さらに、これまでご説明しましたとおり、今回の浦添市素案は西海岸海域における埋立面積の縮小を最大限図ろうとしています。
計画段階 | 埋立面積(ha) | 増 減 |
①現計画 |
第二ステージ=35.5ha |
− |
②浦添市案+軍港 |
第二ステージ=42.0ha |
②−①:浦添市案に縮小することで減少する埋立面積 |
③第三ステージ内へ軍港移設 |
第二ステージ=42.0ha |
③−①:浦添市案に縮小し、さらに那覇港湾代替施設(那覇軍港)の位置を見直すことにより減少する埋立面積 |
現計画との縮小状況を比較した内容が上記のとおりとなります。
現計画で必要としている埋立面積は、浦添案に変更するだけで23haの縮小。これは小学校建設に必要な平均的な面積2.2haで計算した場合、約10校分の縮小にあたります。

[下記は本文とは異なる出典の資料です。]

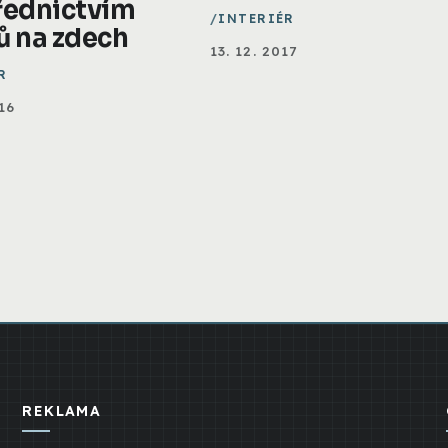
řednictvím
INTERIÉR
ů na zdech
13. 12. 2017
R
16
REKLAMA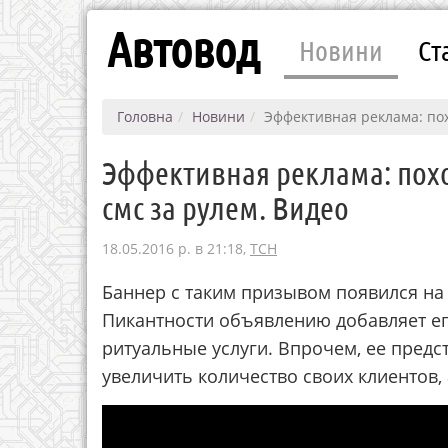
Автовод
Новини
Ст
Головна
Новини
Эффективная реклама: по
Эффективная реклама: пох
смс за рулем. Видео
18.05.2016 р. в 21:18,
ТСН
Баннер с таким призывом появился на
Пикантности объявлению добавляет ег
ритуальные услуги. Впрочем, ее предс
увеличить количество своих клиентов, 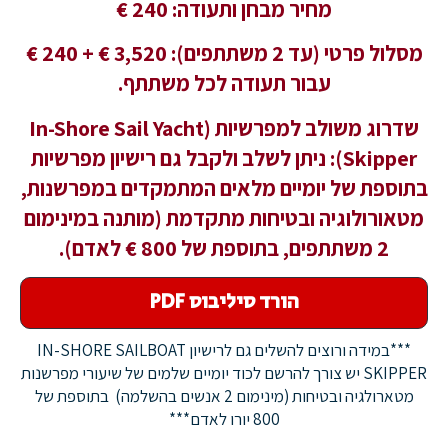
מחיר מבחן ותעודה: 240
€
מסלול פרטי (עד 2 משתתפים): 3,520 € + 240 €
עבור תעודה לכל משתתף.
שדרוג משולב למפרשיות (In-Shore Sail Yacht
Skipper): ניתן לשלב ולקבל גם רישיון מפרשיות
בתוספת של יומיים מלאים המתמקדים במפרשנות,
מטאורולוגיה ובטיחות מתקדמת (מותנה במינימום
2 משתתפים, בתוספת של 800 € לאדם).
הורד סיליבוס PDF
***במידה ורוצים להשלים גם לרישיון IN-SHORE SAILBOAT
SKIPPER יש צורך להרשם לכוד יומיים שלמים של שיעורי מפרשנות
מטארולגיה ובטיחות (מינימום 2 אנשים בהשלמה) בתוספת של
800 יורו לאדם***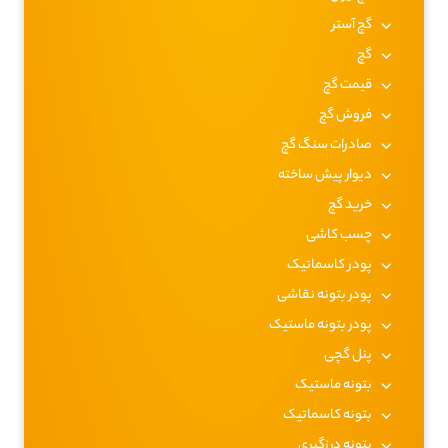
گچ آستر
گچ
قیمت گچ
فروش گچ
صادرات سنگ گچ
دیوار پیش ساخته
خرید گچ
چسب کاشی
پودر کاسماتیک
پودر بتونه نقاشی
پودر بتونه ماستیک
پنل گچی
بتونه ماستیک
بتونه کاسماتیک
بتونه درزگیری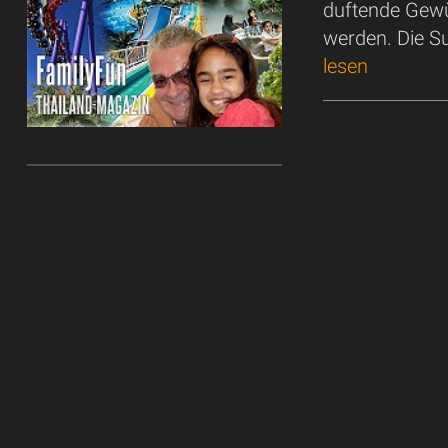
duftende Gewü
werden. Die Su
lesen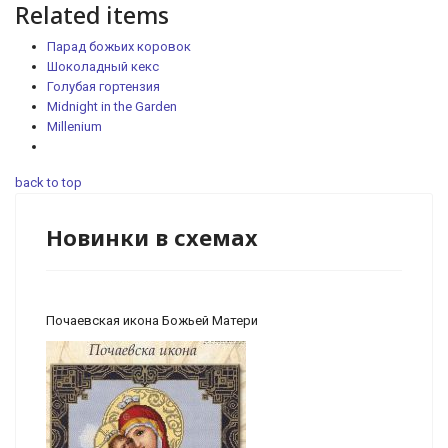
Related items
Парад божьих коровок
Шоколадный кекс
Голубая гортензия
Midnight in the Garden
Millenium
back to top
Новинки в схемах
Почаевская икона Божьей Матери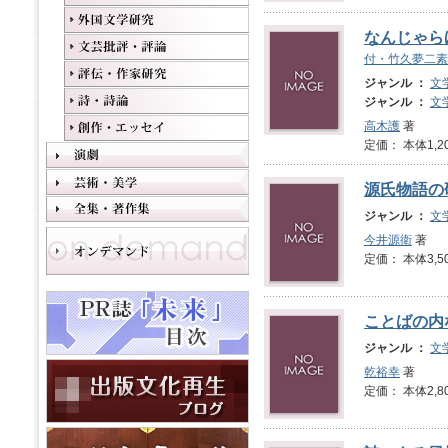
なんじゃら
付・竹久夢二素
ジャンル ：
文
ジャンル ：
文
高木護
著
定価： 本体1,2
源氏物語の
ジャンル ：
文
今井源衛
著
定価： 本体3,5
ことばの内
ジャンル ：
文
乾裕幸
著
定価： 本体2,8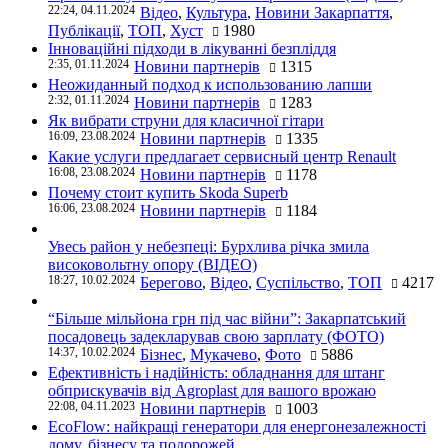
22:24, 04.11.2024
Відео
,
Культура
,
Новини Закарпаття
,
Публікації
,
ТОП
,
Хуст
1980
Інноваційні підходи в лікуванні безпліддя
2:35, 01.11.2024
Новини партнерів
1315
Неожиданный подход к использованию лапши
2:32, 01.11.2024
Новини партнерів
1283
Як вибрати струни для класичної гітари
16:09, 23.08.2024
Новини партнерів
1335
Какие услуги предлагает сервисный центр Renault
16:08, 23.08.2024
Новини партнерів
1178
Почему стоит купить Skoda Superb
16:06, 23.08.2024
Новини партнерів
1184
Увесь район у небезпеці: Бурхлива річка змила
високовольтну опору (ВІДЕО)
18:27, 10.02.2024
Берегово
,
Відео
,
Суспільство
,
ТОП
4217
“Більше мільйона грн під час війни”: Закарпатський
посадовець задекларував свою зарплату (ФОТО)
14:37, 10.02.2024
Бізнес
,
Мукачево
,
Фото
5886
Ефективність і надійність: обладнання для штанг
обприскувачів від Agroplast для вашого врожаю
22:08, 04.11.2023
Новини партнерів
1003
EcoFlow: найкращі генератори для енергонезалежності
дому, бізнесу та подорожей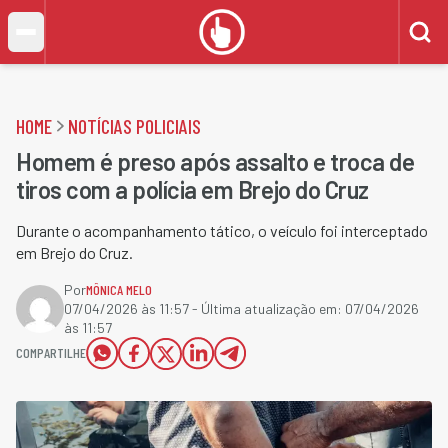
HOME
NOTÍCIAS POLICIAIS
Homem é preso após assalto e troca de
tiros com a polícia em Brejo do Cruz
Durante o acompanhamento tático, o veículo foi interceptado
em Brejo do Cruz.
Por
MÔNICA MELO
07/04/2026 às 11:57
- Última atualização em:
07/04/2026
às 11:57
COMPARTILHE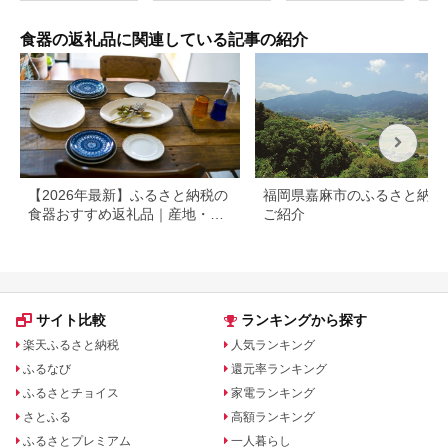
磁 翡翠 青 ブルー グ
円 3
リーン 作家 手仕事 ろ
くろ シンプル 電子レ
食器の返礼品に関連している記事の紹介
ンジ対応 60000円 6
万円 ak044
【2026年最新】ふるさと納税の
福岡県嘉麻市のふるさと納税
食器おすすめ返礼品｜産地・寄
ご紹介
付額別に選び方も解説
サイト比較
ランキングから探す
楽天ふるさと納税
人気ランキング
ふるなび
還元率ランキング
ふるさとチョイス
家電ランキング
さとふる
高額ランキング
ふるさとプレミアム
一人暮らし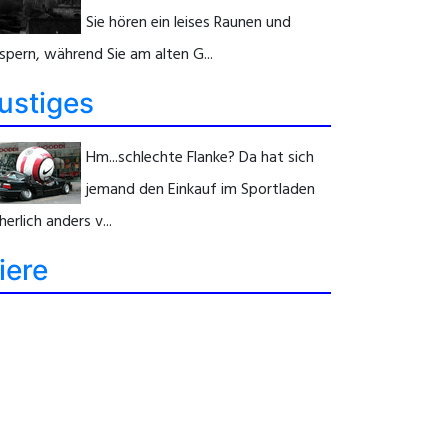
Sie hören ein leises Raunen und
spern, während Sie am alten G...
ustiges
Hm...schlechte Flanke? Da hat sich
jemand den Einkauf im Sportladen
herlich anders v...
iere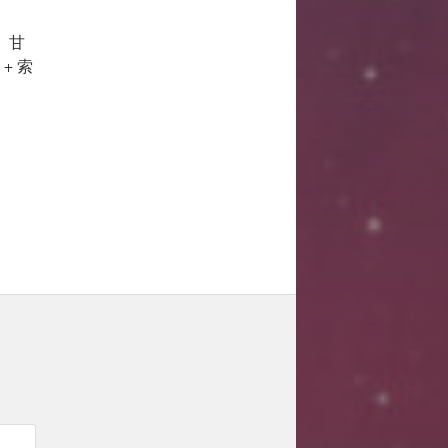
江、甘
+ 索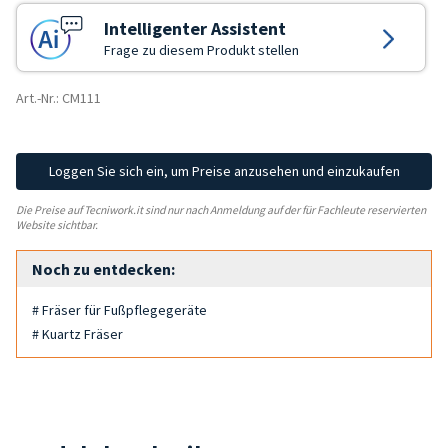
Intelligenter Assistent
Frage zu diesem Produkt stellen
Art.-Nr.: CM111
Loggen Sie sich ein, um Preise anzusehen und einzukaufen
Die Preise auf Tecniwork.it sind nur nach Anmeldung auf der für Fachleute reservierten
Website sichtbar.
Noch zu entdecken:
# Fräser für Fußpflegegeräte
# Kuartz Fräser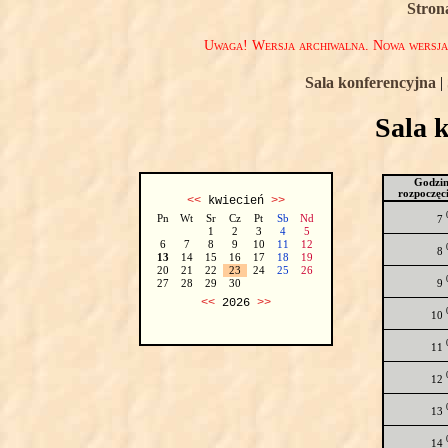
Stron
Uwaga! Wersja archiwalna. Nowa wersj
Sala konferencyjna
|
Sala 
Godzi
rozpoczęc
<<
kwiecień
>>
Pn
Wt
Sr
Cz
Pt
Sb
Nd
7
1
2
3
4
5
6
7
8
9
10
11
12
8
13
14
15
16
17
18
19
20
21
22
23
24
25
26
9
27
28
29
30
<<
2026
>>
10
11
12
13
14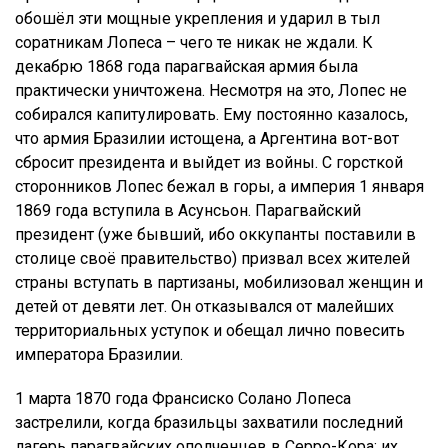
обошёл эти мощные укрепления и ударил в тыл
соратникам Лопеса – чего те никак не ждали. К
декабрю 1868 года парагвайская армия была
практически уничтожена. Несмотря на это, Лопес не
собирался капитулировать. Ему постоянно казалось,
что армия Бразилии истощена, а Аргентина вот-вот
сбросит президента и выйдет из войны. С горсткой
сторонников Лопес бежал в горы, а империя 1 января
1869 года вступила в Асунсьон. Парагвайский
президент (уже бывший, ибо оккупанты поставили в
столице своё правительство) призвал всех жителей
страны вступать в партизаны, мобилизовал женщин и
детей от девяти лет. Он отказывался от малейших
территориальных уступок и обещал лично повесить
императора Бразилии.
1 марта 1870 года Франсиско Солано Лопеса
застрелили, когда бразильцы захватили последний
лагерь парагвайских ополченцев в Серро-Кора: их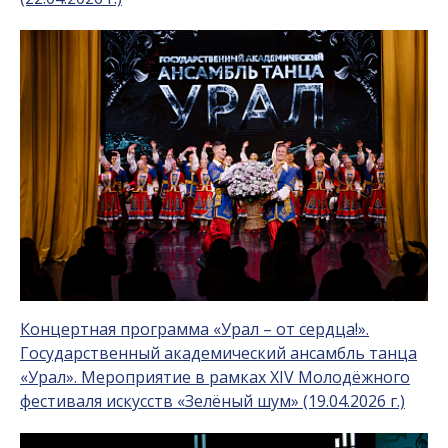
Концертная программа «Урал – от сердца!».
Государственный академический ансамбль танца
«Урал». Мероприятие в рамках XIV Молодёжного
фестиваля искусств «Зелёный шум» (19.04.2026 г.)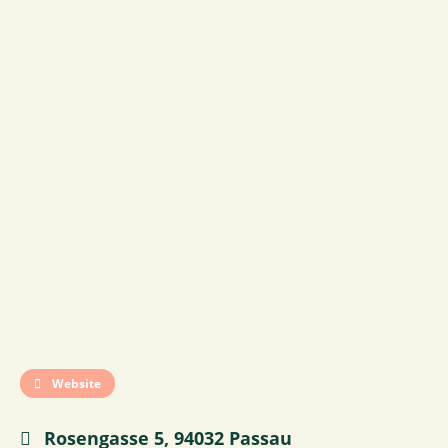
Website
Rosengasse 5, 94032 Passau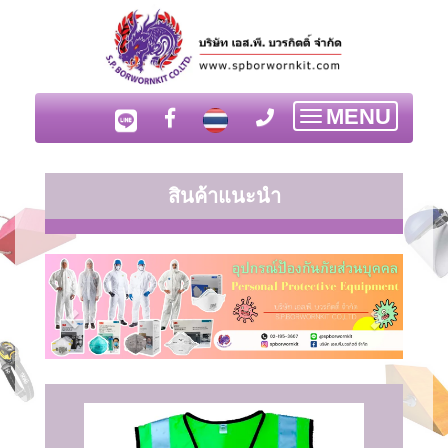
MENU
Toggle
navigation
สินค้าแนะนำ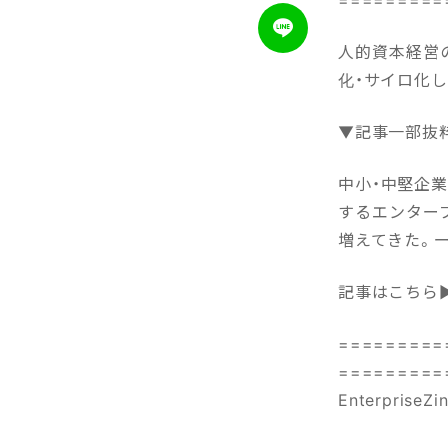
人的資本経営の
化・サイロ化
▼記事一部抜
中小・中堅企業
するエンター
増えてきた。ー
記事はこちら
=========
=========
EnterpriseZ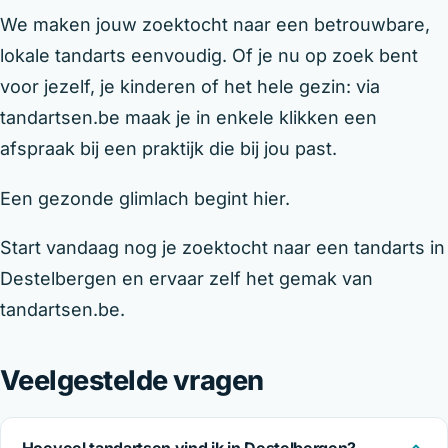
We maken jouw zoektocht naar een betrouwbare,
lokale tandarts eenvoudig. Of je nu op zoek bent
voor jezelf, je kinderen of het hele gezin: via
tandartsen.be maak je in enkele klikken een
afspraak bij een praktijk die bij jou past.
Een gezonde glimlach begint hier.
Start vandaag nog je zoektocht naar een tandarts in
Destelbergen en ervaar zelf het gemak van
tandartsen.be.
Veelgestelde vragen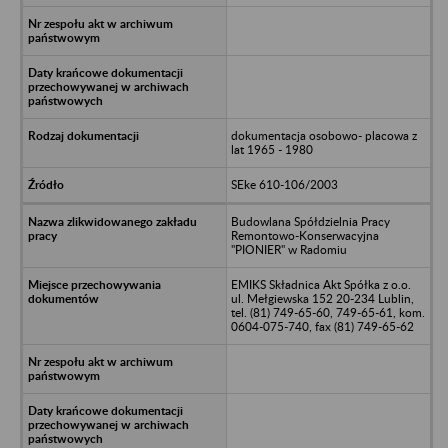
dokumentacja osobowo- placowa z
lat 1965 - 1980
SEke 610-106/2003
Budowlana Spółdzielnia Pracy
Remontowo-Konserwacyjna
"PIONIER" w Radomiu
EMIKS Składnica Akt Spółka z o.o.
ul. Mełgiewska 152 20-234 Lublin,
tel. (81) 749-65-60, 749-65-61, kom.
0604-075-740, fax (81) 749-65-62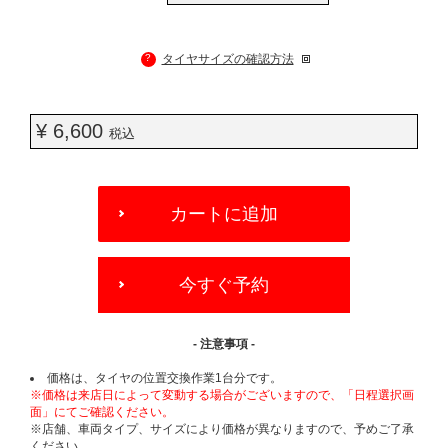
?
タイヤサイズの確認方法
¥ 6,600
税込
ADD
TO
カートに追加
CART
OPTIONS
今すぐ予約
- 注意事項 -
価格は、タイヤの位置交換作業1台分です。
※価格は来店日によって変動する場合がございますので、「日程選択画
面」にてご確認ください。
※店舗、車両タイプ、サイズにより価格が異なりますので、予めご了承
ください。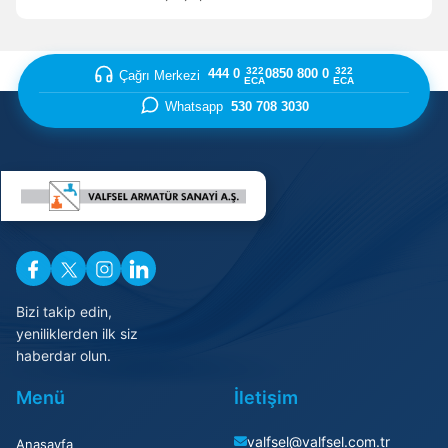
322
322
444 0
0850 800 0
Çağrı Merkezi
ECA
ECA
Whatsapp
530 708 3030
Enter’a basıp arayabilir veya ESC ile kapatabilirsiniz
Bizi takip edin,
yeniliklerden ilk siz
haberdar olun.
Menü
İletişim
valfsel@valfsel.com.tr
Anasayfa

さらに、那覇軍港の位置の見直しが可能となれば72haの縮小となり、小学校に換算すると最大約33校分の縮小となることから、それだけ環境に与える影響を回避することが可能となります。
本市は、提示された那覇港湾計画変更の期限や、浦添市周辺、沖縄県全体で進められる観光振興のための様々な政策的事業の推移を分析し、繰り返しとなりますが、環境負荷の軽減・埋立面積の縮小、返還されるキャンプ・キンザー跡地との一体的な整備による国際リゾートの形成を目的に、このように浦添市素案をまとめました。
今後とも浦添市は、浦添市素案の実現に真摯に取組み、関係機関との協議に取り組んでまいります。
関係各位のご理解とご協力のほど、よろしくお願いいたします。